Taran Adarsh of Bollywood Hungama gave the film 3.5/5 stars praising the performances of the main cast and the intricate character developments.
Raja Sen of Rediff.com gave the film 4/5 stars and said Saheb. Biwi Aur Gangster Returns is better, sharper and more assured than the prequel.

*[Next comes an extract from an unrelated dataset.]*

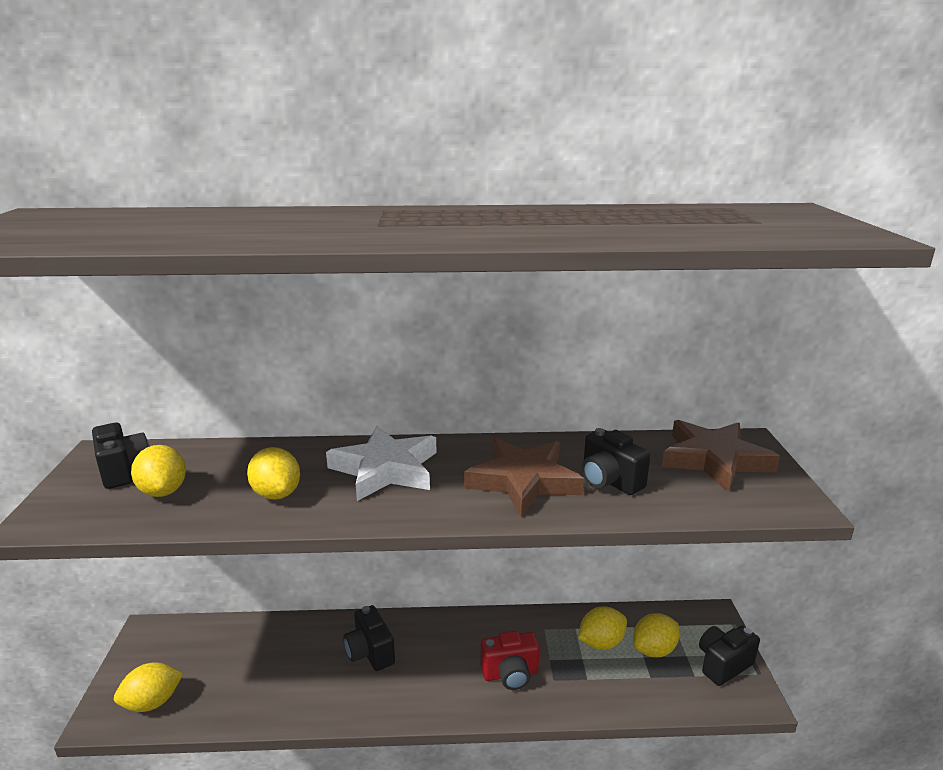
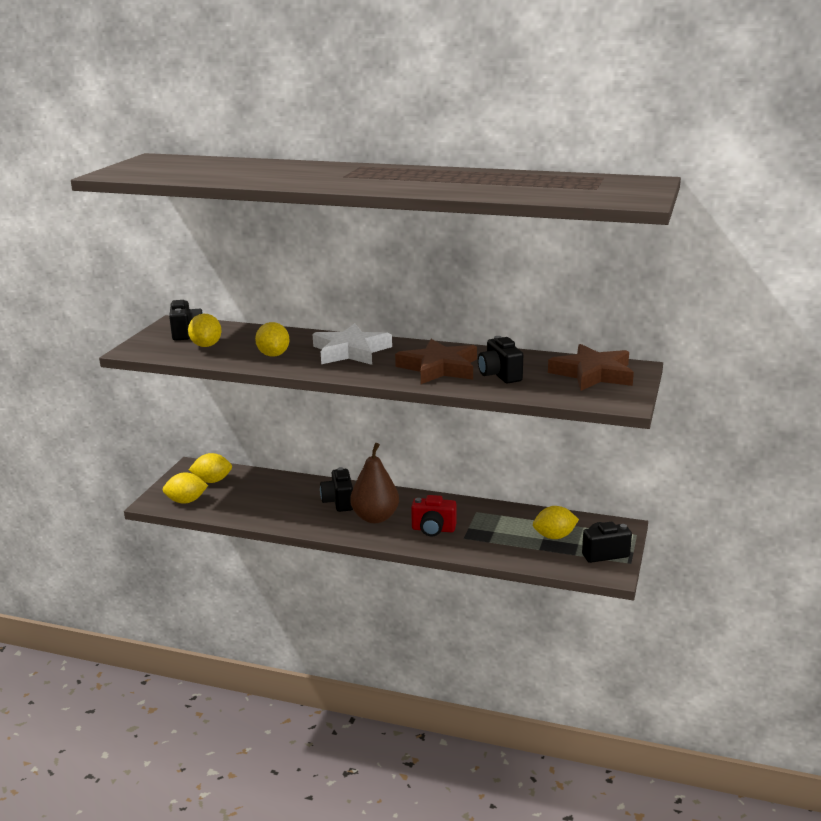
camera: 20 degrees right, 0 degrees up
(428, 670) = (375, 517): none -> brown pear
(601, 642) = (515, 526): yellow lemon -> yellow lemon (212, 481)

He called the dialogues "applause seeking" and also added, "Saheb Biwi Aur Gangster Returns is a theatrically indulgent entertainer, one that makes no bones about its pulpiness and stays well and truly juicy."
Ananya Bhattacharya of Zee News gave the film 4/5 stars and called it a 'masterpiece'.
Anupama Chopra of Hindustan Times gave the film 3/5 stars saying that the film should be seen for its characters and dialogue.
Rajeev Masand of IBN Live gave the film 3/5 stars saying that the film is an engaging watch.
Rummana Ahmed from Yahoo India awarded the film 4.5/5 stars, praising Irrfan Khan's performance and calling the film overall "a compelling watch".

===Box office===
Saheb Biwi Aur Gangster Returns had a slow start but grew up as time proceed and managed ₹3.22 crore on its opening day while around ₹11.91 crore in its first weekend to make a good total. It eventually netted ₹28.72 in domestic market. It managed $15,000 from overseas. The movie worldwide grossed ₹28.80 crore.

==Soundtrack==

The film's soundtrack was released on 10 February 2013. The album contains five songs composed by Sandeep Chowta with lyrics by Sandeep Nath. A bonus song was later added to the film cut, "Dukh Thor Ditte Jugni", by music director Mukhtar Sahota, which became the opening song of the film.

===Track list===

| No. | Title | Singer(s) | Length |
|---|---|---|---|
| 1. | "Idhar Gire" | Sowmya Raoh | 04:24 |
| 2. | "Jugni" | Jazzy B | 03:28 |
| 3. | "Media Se" | Paroma Dasgupta | 03:22 |
| 4. | "Bas Chal Kapat" | Piyush Mishra | 04:03 |
| 5. | "Kona Kona Dil Ka" | Devaki Pandit | 04:56 |
| 6. | "Dukh Thor Ditte Jugni (Music - Mukhtar Sahota)" | Harbhajan Shera |  |

==Sequel==
A third film in the series, Saheb, Biwi Aur Gangster 3 released on 27 July 2018.